Wir rechnen mit dem Schlimmsten: Stundenlange Prozeduren, Zöllner, die alles durchwühlen und Fragen und Strafe bei der Ausreise aus Russland. In Russland muss man sich nämlich innerhalb von 7 Tagen nach der Einreise bei der Migrationsbehörde registrieren lassen, und das haben wir nicht geschafft. Zweimal haben wir es bei der Ausländerbehörde versucht, ohne Erfolg. Man braucht ein Hotel oder einen russischen Gastgeber. Beides haben wir nicht, da wir im Auto wohnen. In Hotels, in denen wir gefragt hatten, konnte man und auch nicht helfen.
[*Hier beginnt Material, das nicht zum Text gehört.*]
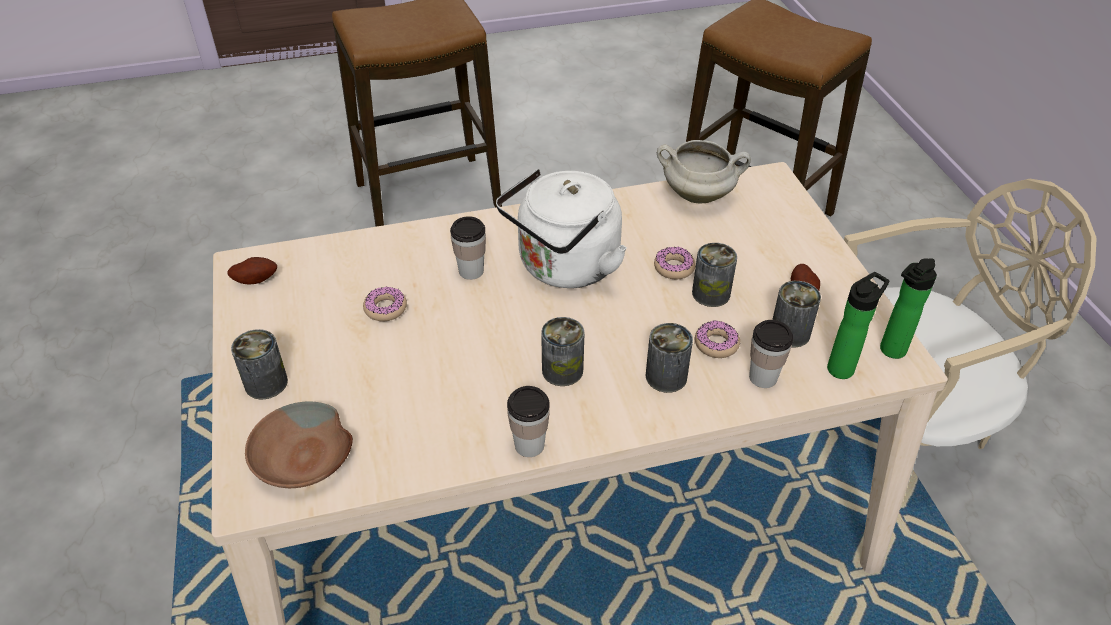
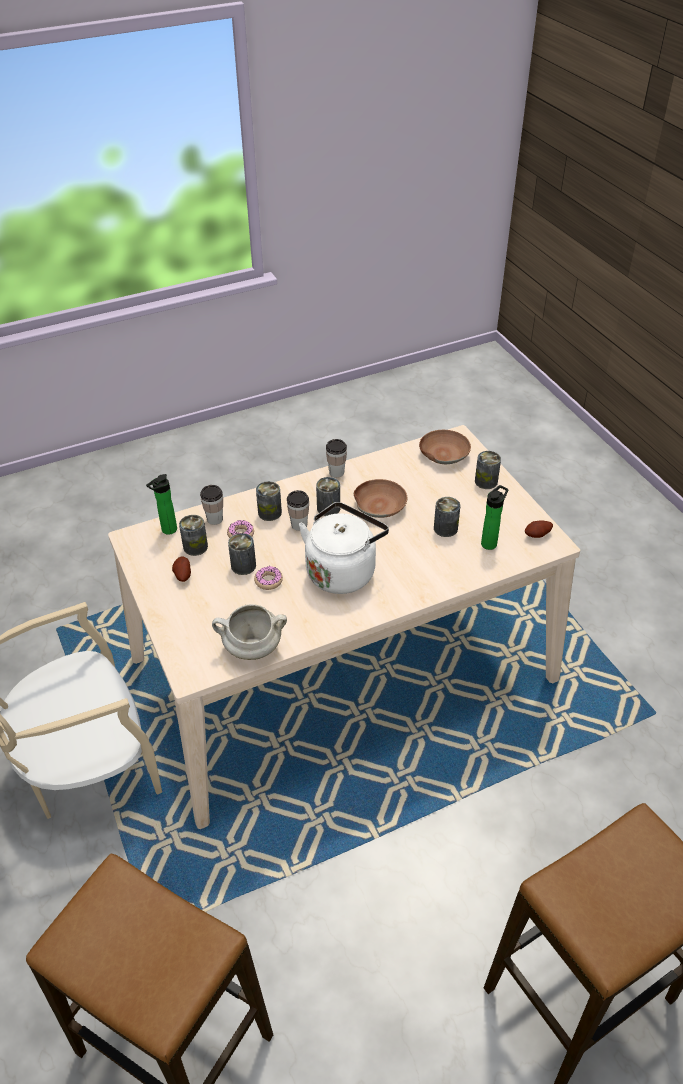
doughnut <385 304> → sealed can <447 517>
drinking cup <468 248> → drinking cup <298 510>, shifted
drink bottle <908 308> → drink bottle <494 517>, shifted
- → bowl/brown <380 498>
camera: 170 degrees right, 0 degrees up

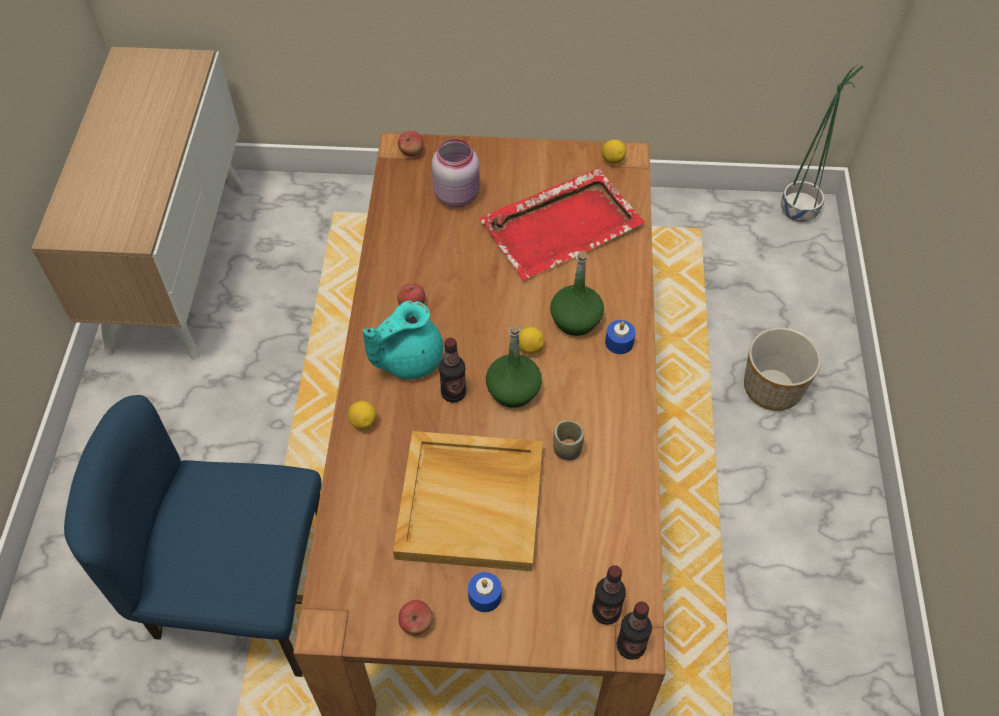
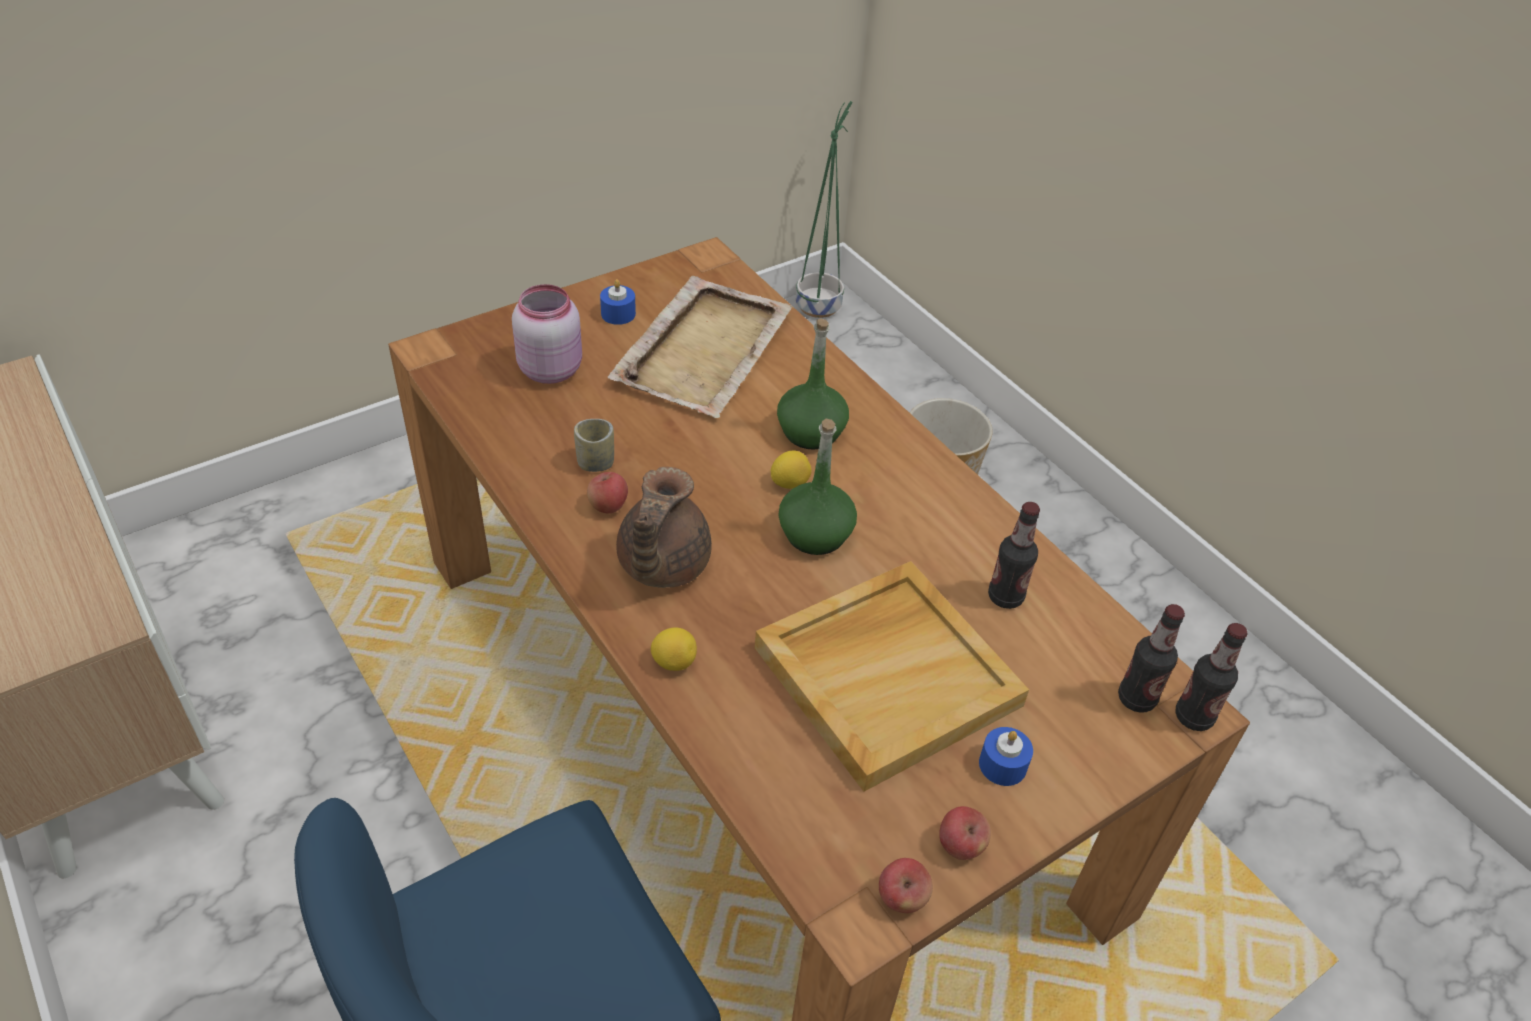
pot for tea/blue-green <403 340> → pot for tea/brown <664 527>
apple fruit <410 144> → apple fruit <906 885>, shifted
drink bottle <452 370> → drink bottle <1014 555>, shifted
carrying tray/red-coloured <562 224> → carrying tray/beige-coloured <700 347>
drinking cup <568 440> → drinking cup <594 445>, shifted
lemon <614 152> → -
candle/bluish <620 337> → candle/bluish <618 302>, shifted
camera: 40 degrees left, 10 degrees down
Da man sich nach Auskunft des Beamten in der Ausländerbehörde eigentlich auch erst registrieren muss, wenn man drei oder mehr Tage am gleichen Ort bleibt (was bei uns auch nicht der Fall war), haben wir irgendwann aufgegeben. Unsere Strategie war, lieber einmal Ärger bei der Ausreise zu haben (dann aber auch mit konkreten Ergebnissen) als tagelange Rennerei ohne Ergebnis.
So sind wir dann überrascht und hocherfreut, als unsere Pässe ohne weitere Fragen gestempelt werden und wir nach 20 Minuten schon auf der kasachischen Seite stehen. Perfekt ist dann alles, als ich den kasachischen Grenzbeamten nach dem Stempeln der Pässe frage, an welchem Schalter wir als nächstes anstehen müssen, und dieser antwortet “Good Bye”. In das Auto wurde nur kurz durch die Seitentür geguckt. Dafür nehmen wir dannauch gerne die Hunderte von Moskitos in Kauf, die genau wissen, dass vor den Pass- Schaltern immer wehrlose Beute steht, die kurze Hosen und T-Shirts trägt, nicht mit Insektenschutz eingeschmiert ist, und trotzdem nicht wegläuft.